I haven't posted anything about Louisiana's ACA Medicaid expansion since back in January, just before newly-elected Democratic Governor John Bel Edwards took office. At the time, it looked like the program wouldn't actually kick off until July, and would enroll perhaps 300,000 people.

Today brings a status update: It looks like they're gonna ramp things up a month earlier, and around 75K more Louisianans are eligible than previously thought:

La. Governor Announces Medicaid Expansion Will Begin June 1, Save State $677M Over 5 Years

About 375,000 people in Louisiana are expected to enroll in the program for low-income residents.

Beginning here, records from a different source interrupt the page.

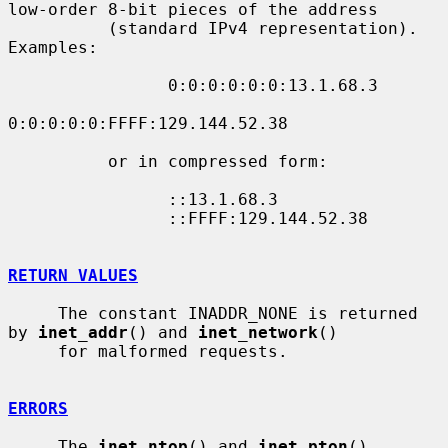
low-order 8-bit pieces of the address

          (standard IPv4 representation).  
Examples:

                0:0:0:0:0:0:13.1.68.3

0:0:0:0:0:FFFF:129.144.52.38

          or in compressed form:

                ::13.1.68.3

                ::FFFF:129.144.52.38

RETURN VALUES
     The constant INADDR_NONE is returned 
by 
inet_addr
() and 
inet_network
()

     for malformed requests.

ERRORS
     The 
inet_ntop
() and 
inet_pton
() 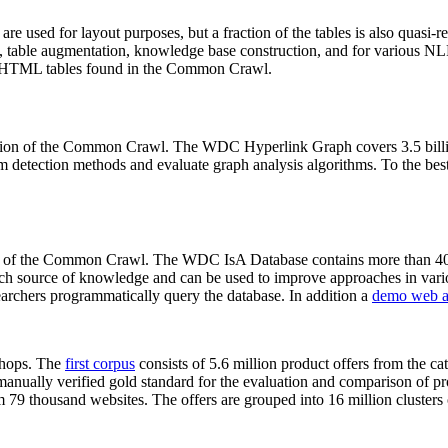
 are used for layout purposes, but a fraction of the tables is also quasi-r
arch, table augmentation, knowledge base construction, and for various 
lion HTML tables found in the Common Crawl.
sion of the Common Crawl. The WDC Hyperlink Graph covers 3.5 billi
 detection methods and evaluate graph analysis algorithms. To the best 
on of the Common Crawl. The WDC IsA Database contains more than 40
 rich source of knowledge and can be used to improve approaches in vari
archers programmatically query the database. In addition a
demo web a
-shops. The
first corpus
consists of 5.6 million product offers from the 
anually verified gold standard for the evaluation and comparison of p
 79 thousand websites. The offers are grouped into 16 million clusters o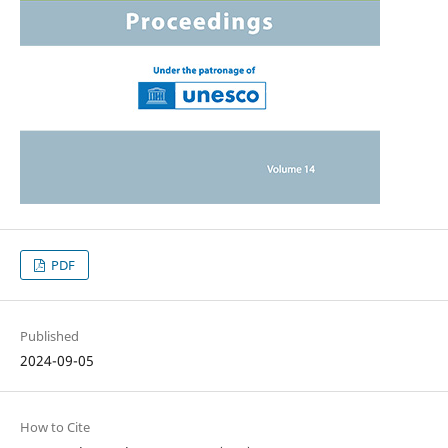
PDF
Published
2024-09-05
How to Cite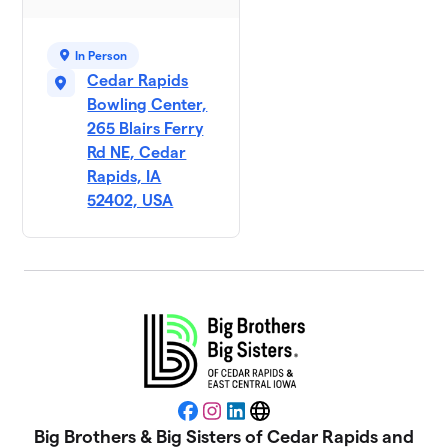
In Person
Cedar Rapids
Bowling Center,
265 Blairs Ferry
Rd NE, Cedar
Rapids, IA
52402, USA
Facebook
Instagram
LinkedIn
Website
Big Brothers & Big Sisters of Cedar Rapids and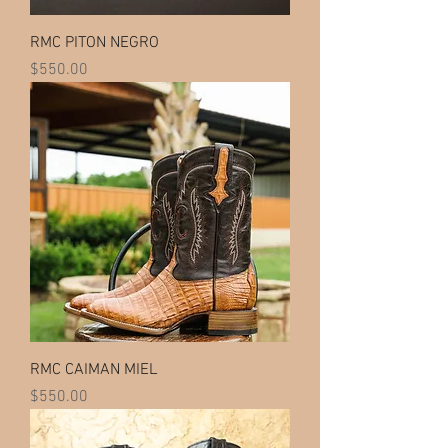
RMC PITON NEGRO
Price
$550.00
RMC CAIMAN MIEL
Price
$550.00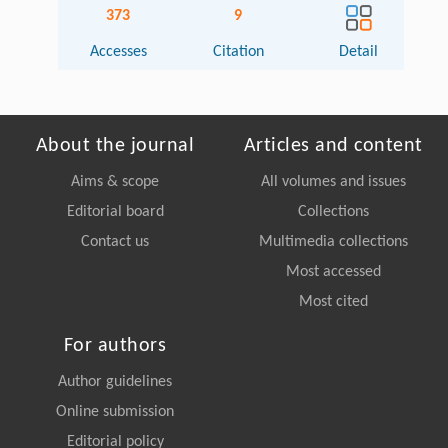
373
9
Accesses
Citation
Detail
About the journal
Articles and content
Aims & scope
All volumes and issues
Editorial board
Collections
Contact us
Multimedia collections
Most accessed
Most cited
For authors
Author guidelines
Online submission
Editorial policy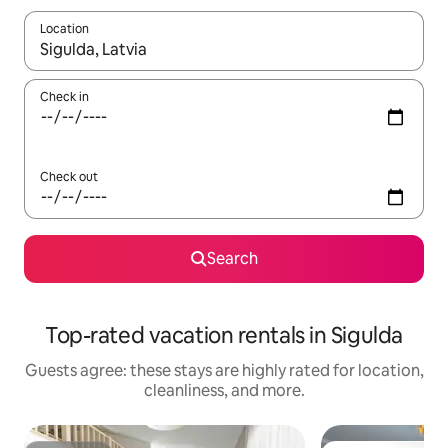
Location
When results are available, navigate with up and down arrow ke
Check in
Check out
Search
Top-rated vacation rentals in Sigulda
Guests agree: these stays are highly rated for location,
cleanliness, and more.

At the same time, officials in Arkansas continue wrestling with the governor's plan to end the political impasse over expansion.

The accompanying AP article still uses the 300K estimate, but the New Orleans Times-Picayune article claims 375K. Since they're a local paper which presumably knows the specifics of Louisiana better, I'm inclined to give them the benefit of the doubt.

Anyway, this is great to hear...and as I noted back in January:

Gallup's quarterly uninsured surveys don't include children, and the adult U.S. population is around 246 million, which means that every 250K people who gain (or lose) coverage bumps the Gallup number up (or down) by 0.1 percentage point.

Assuming 250K of the 300K eligible are enrolled by July, that would single-handedly drop Gallup's rank of the national uninsured rate from 11.9% to 11.8%.

Of course, that was based on Gallup's Q4 2015 numbers. Their Q1 2016 estimate has the uninsured rate down to 11.0%, so a successful LA expansion launch should knock that down to 10.9% or lower, although once you include children in the mix it's more like a 9.5% --> 9.4% drop.

UPDATE: To clarify, even if every one of those 375,000 (300,000?) of those eligible do enroll in the program, some portion of them would be shifting over from existing coverage (for instance, of the 214,148 Louisianans who enrolled in private QHPs via Healthcare.Gov, 3% were below 100% of the Federal Poverty Line and another 48% were between 100-150% of the FPL. Since ACA expansion covers those up to 138% FPL, the odds are that roughly 39% of the 214K are now eligible for Medicaid instead, which would be roughly 83,000 people, give or take.

If you include a few thousand others who have some sort of current coverage, that means perhaps 90K of the 375K are already covered, meaning the maximum potention net uninsured reduction would be roughly 285,000.